Rule 4(c)(1), Ala. R. Civ. P., requires the person serving process to locate the "individual" to be served and to deliver a copy of the process to that "individual." Strict compliance regarding service of process is required. Aaron v. Aaron,571 So.2d 1150, 1151 (Ala.Civ.App. 1990); and Wright v. Rogers,435 So.2d 90 (Ala.Civ.App. 1983). "Failure of proper service under Rule 4 deprives a court of [personal] jurisdiction." Ex partePate, 673 So.2d 427, 428-29 (Ala. 1995). See also Duncan v.S.N. 907 So.2d 428, 430 (Ala. 2005). Because the juvenile court did not have personal jurisdiction over the father, its judgment terminating the father's parental rights is void.

II. Because the juvenile court did not have subject-matter jurisdiction over the adoption petition, its judgment granting that petition is also void. See Ex parte C.L.C., 897 So.2d 234 (Ala. 2004). In C.L.C., the supreme court stated:

"The `primary jurisdiction over adoption proceedings is in the probate court.' B.W.C. v. A.N.M., 590 So.2d 282, 283 (Ala.Civ.App. 1991). `[U]nless [a] juvenile court acquire[s] jurisdiction over a petition to adopt by the "transfer" mechanism found in § 12-12-35, [Ala.] Code 1975, the juvenile court [is] without authority to grant an adoption.' B.W.C., 590 So.2d at 283.

". . . .

"Therefore, in purporting to grant the petition to adopt, the juvenile court exceeded its jurisdiction and entered only a void judgment. See State ex rel. Payne v. Empire Life Ins. Co. of America, 351 So.2d 538 (Ala. 1977), Ex parte McKivett, 55 Ala. 236 (1876), and Knight v. Taylor Real Estate Ins. Co., 38 Ala.App. 295, 83 So.2d 353 (1955)."
*Page 1043 Ex parte C.L.C., 897 So.2d at 237-38. See also L.E.D. v. StateDep't of Human Res., 888 So.2d 1239, 1241 (Ala.Civ.App. 2004) (holding that "[a] juvenile court does not have jurisdiction over a proceeding for the adoption of a child unless the proceeding has been removed from the probate court on the motion of a party. See § 12-15-30(b)(5), Ala. Code 1975. Rather, the probate court has jurisdiction over proceedings brought under the Alabama Adoption Code. See § 26-10A-3, Ala. Code 1975."). Moreover, the maternal grandparents have conceded the juvenile court's lack of subject-matter jurisdiction to grant the adoption petition.

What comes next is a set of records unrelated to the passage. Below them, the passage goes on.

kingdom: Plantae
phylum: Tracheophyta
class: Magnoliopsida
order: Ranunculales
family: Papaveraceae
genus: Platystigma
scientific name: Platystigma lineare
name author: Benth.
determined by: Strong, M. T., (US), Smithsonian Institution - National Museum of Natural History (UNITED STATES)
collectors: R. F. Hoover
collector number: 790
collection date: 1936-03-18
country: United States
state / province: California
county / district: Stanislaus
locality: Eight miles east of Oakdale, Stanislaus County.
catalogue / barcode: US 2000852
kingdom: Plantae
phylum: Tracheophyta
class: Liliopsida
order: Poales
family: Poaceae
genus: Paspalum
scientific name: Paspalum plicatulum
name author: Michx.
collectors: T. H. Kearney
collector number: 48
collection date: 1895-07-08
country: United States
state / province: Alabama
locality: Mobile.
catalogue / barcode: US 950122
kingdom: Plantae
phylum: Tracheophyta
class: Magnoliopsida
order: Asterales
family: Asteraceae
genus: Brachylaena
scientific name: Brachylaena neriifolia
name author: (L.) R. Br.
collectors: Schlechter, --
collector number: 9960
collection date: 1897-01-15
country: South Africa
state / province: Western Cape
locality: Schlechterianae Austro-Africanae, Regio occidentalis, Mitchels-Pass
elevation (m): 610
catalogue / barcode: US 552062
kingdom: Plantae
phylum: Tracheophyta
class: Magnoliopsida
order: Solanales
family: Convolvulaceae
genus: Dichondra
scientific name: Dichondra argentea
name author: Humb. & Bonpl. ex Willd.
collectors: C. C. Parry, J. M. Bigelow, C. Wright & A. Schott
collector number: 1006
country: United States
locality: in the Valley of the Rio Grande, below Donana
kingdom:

Because the juvenile court did not acquire personal jurisdiction over the father and because the juvenile court lacked subject-matter jurisdiction to grant the maternal grandparents' adoption petition, the juvenile court's judgment is void. "A void judgment will not support an appeal." Carter v.Hilliard, 838 So.2d 1062, 1064 (Ala.Civ.App. 2002).

APPEAL DISMISSED.

PITTMAN and MURDOCK, JJ., concur.

THOMPSON and BRYAN, JJ., concur in the result, without writing.

1 Although not denominated as such, this pleading was, in effect, a dependency petition alleging that the child was without parental care and control and was thereby "in need of care or supervision." See § 12-15-1(10)n., Ala. Code 1975 (defining a "dependent child").